▸ Brief 1
In the H.L. Leonard fly rod thread, what kind of line does the code HCH stand for?
▸ Brief 2
Pick up the H.L. Leonard fly rod thread again and keep writing from the point where it stops.
Given text Block Start
# H.L. Leonard Fly Rod



## 1-2-Fish (Dec 21, 2004)

My uncle passed away a few years back & I stumbled on a brand new fly fishing rod (bamboo I presume) inside a metal pipe w/ the tag still on the rod. I know NOTHING about fly fishing & am just trying to understand what I've stumbled upon. Hoping some of you guys can tell me a little about this rod & company. I've got to think this rod is 20-30 years old.

*H.L. Leonard Tournament*
*9', 4-1/4 oz (4-piece)*

I can't make out what is written on the tag. It looks like it says _*Agate 1".*_

Thanks,
gary-


----------



## dallasrick (Jan 5, 2005)

Looks like you founud an expensive classic rod, heres a link to one H.L. Leonard rod, going for 3 grand.
http://www.classicflyfisherman.com/rdused.htm


----------



## Bruce J (Jun 27, 2004)

I don't much about the classic bamboo rods either, but H.L. Leonard has the reputation of being among the very best if not the best. You have to post some pics for us.


----------



## LostAlaskan (May 3, 2006)

*H.L. Leonard*

You have stumbled on a real treasure. Leonard was the father of split bamboo fly rods. They are very rare today and mostly fished by people such as John Gierach the Fly Fishing author. My research books are sketchy but my guess is that the rod is worth in the area of $3M. The line weight indication on the rod will be such as HCH which is a double taper 6 weight floating or HCF which is a weight forward 6 weight floater. There are more designations than those two. That is the old coding to indicate what line is the best for your rod.
I have a few split bamboo but compared to yours mine are like a stick and string. Enjoy your find it is a real treasure. There are collectors all over the country.
John Gierach has written a book "Fishing With Bamboo". It should be available through any library. I have a copy if you are interested and can't find a copy.
Very informative.
I am sure that the Agate 1 is because his guides were agate in silver. Just a guess though. I found my list of the old line weight designations. If that is what you need let me know and I will decode it.


----------



## 1-2-Fish (Dec 21, 2004)

Thanks for replies!! I've taken a few pictures for you guys to get a closer look. I was mistaken.....Upon further inspection is appears as though it is a 3 piece rod not a 4 piece. There are two tip sections for some reason. Also I noticed that there is an eye missing on the bottom 1/3 section & it looks like a reel was put on the rod at one point. 

Unclear as to what the line weight is. There really aren't any markings on the rod itself. I tried to take a picture of the tag but it's not coming out. It also looks like it is an 8' rod rather than 9'.

Kind of curious why there is an extra tip.


----------



## LostAlaskan (May 3, 2006)
Given text Block End
Given information Block Start
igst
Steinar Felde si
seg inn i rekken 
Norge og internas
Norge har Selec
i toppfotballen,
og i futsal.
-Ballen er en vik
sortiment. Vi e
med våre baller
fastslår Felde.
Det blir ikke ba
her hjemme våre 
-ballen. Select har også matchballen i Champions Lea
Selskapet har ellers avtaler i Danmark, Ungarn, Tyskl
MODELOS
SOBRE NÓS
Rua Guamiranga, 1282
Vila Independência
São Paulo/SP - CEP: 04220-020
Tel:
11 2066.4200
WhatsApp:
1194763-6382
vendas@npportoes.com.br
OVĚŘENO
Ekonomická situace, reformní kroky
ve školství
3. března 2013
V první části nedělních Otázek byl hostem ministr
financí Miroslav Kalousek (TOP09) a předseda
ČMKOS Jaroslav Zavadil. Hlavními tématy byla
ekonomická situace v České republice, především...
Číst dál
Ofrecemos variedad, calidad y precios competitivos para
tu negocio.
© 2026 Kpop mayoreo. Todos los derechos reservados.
Given information Block End
Given information Block Start
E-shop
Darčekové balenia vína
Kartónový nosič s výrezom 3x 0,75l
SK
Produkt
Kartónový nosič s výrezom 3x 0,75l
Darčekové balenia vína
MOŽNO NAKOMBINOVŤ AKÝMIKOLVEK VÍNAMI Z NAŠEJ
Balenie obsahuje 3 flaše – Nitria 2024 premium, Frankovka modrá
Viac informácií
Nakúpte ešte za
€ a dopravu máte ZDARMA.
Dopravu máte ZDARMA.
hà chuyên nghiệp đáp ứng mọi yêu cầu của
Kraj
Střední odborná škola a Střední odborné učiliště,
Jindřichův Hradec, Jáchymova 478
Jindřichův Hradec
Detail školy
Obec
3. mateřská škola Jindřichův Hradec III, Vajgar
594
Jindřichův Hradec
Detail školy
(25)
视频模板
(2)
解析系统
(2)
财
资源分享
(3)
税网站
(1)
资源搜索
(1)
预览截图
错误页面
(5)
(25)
Given information Block End
▸ Result 1
A double taper 6 weight floating line.

▸ Result 2
Howdy;If you have two tips for your rod, you should rotate the tips, so you fish tip #1 one day and tip #2 the next. This will prolong the life of the tips and ensure they wear consistently. Tip #1 will have a single trim wrap on the tip top and ferrule. Tip #2 has two trim wraps on the tip top and ferrule wraps. It helps to rotate the tips in the bag. When you remove the butt section from the bag, grab the tip next to it for fishing and put the other tip in the slot next to the butt section of the sock for you to grab the next time you fish the rod. 
Bamboo tips have a tendency to get a set in them and need to be straightened out by rotating tips.
I would take the rod to a fly fishing shop or rod builder and have them give you the information on the rod.
Leonard starting making fly rods in 1869 so your rod could be fairly old. I would hazard a guess that it was made in the mid 1900's only my uneducated opinion.
Probably more information than you than you really wanted altogether. But I am excited for you.


----------



## 1-2-Fish (Dec 21, 2004)

I really appreciate the info & advice LostAlaskan. Will definitely take it to a rod/fishing shop & will let you know what the they say.



LostAlaskan said:


> Howdy;If you have two tips for your rod, you should rotate the tips, so you fish tip #1 one day and tip #2 the next. This will prolong the life of the tips and ensure they wear consistently. Tip #1 will have a single trim wrap on the tip top and ferrule. Tip #2 has two trim wraps on the tip top and ferrule wraps. It helps to rotate the tips in the bag. When you remove the butt section from the bag, grab the tip next to it for fishing and put the other tip in the slot next to the butt section of the sock for you to grab the next time you fish the rod.
> Bamboo tips have a tendency to get a set in them and need to be straightened out by rotating tips.
> I would take the rod to a fly fishing shop or rod builder and have them give you the information on the rod.
> Leonard starting making fly rods in 1869 so your rod could be fairly old. I would hazard a guess that it was made in the mid 1900's only my uneducated opinion.
> Probably more information than you than you really wanted altogether. But I am excited for you.


----------



## munson (Nov 12, 2005)

These guys are blowing smoke up your crack. The rod really is worthless, good for startin a fire. If you let me know where you live I would be happy to stop by and take it to a disposal site for you...its the least I can do for a fellow fisherman.


----------



## LostAlaskan (May 3, 2006)

*Fly rod*

Howdy;
I would like to have it to help prop up my tomato and pepper plants in the garden, they work really well. With the varnish and ferrules they last a while too.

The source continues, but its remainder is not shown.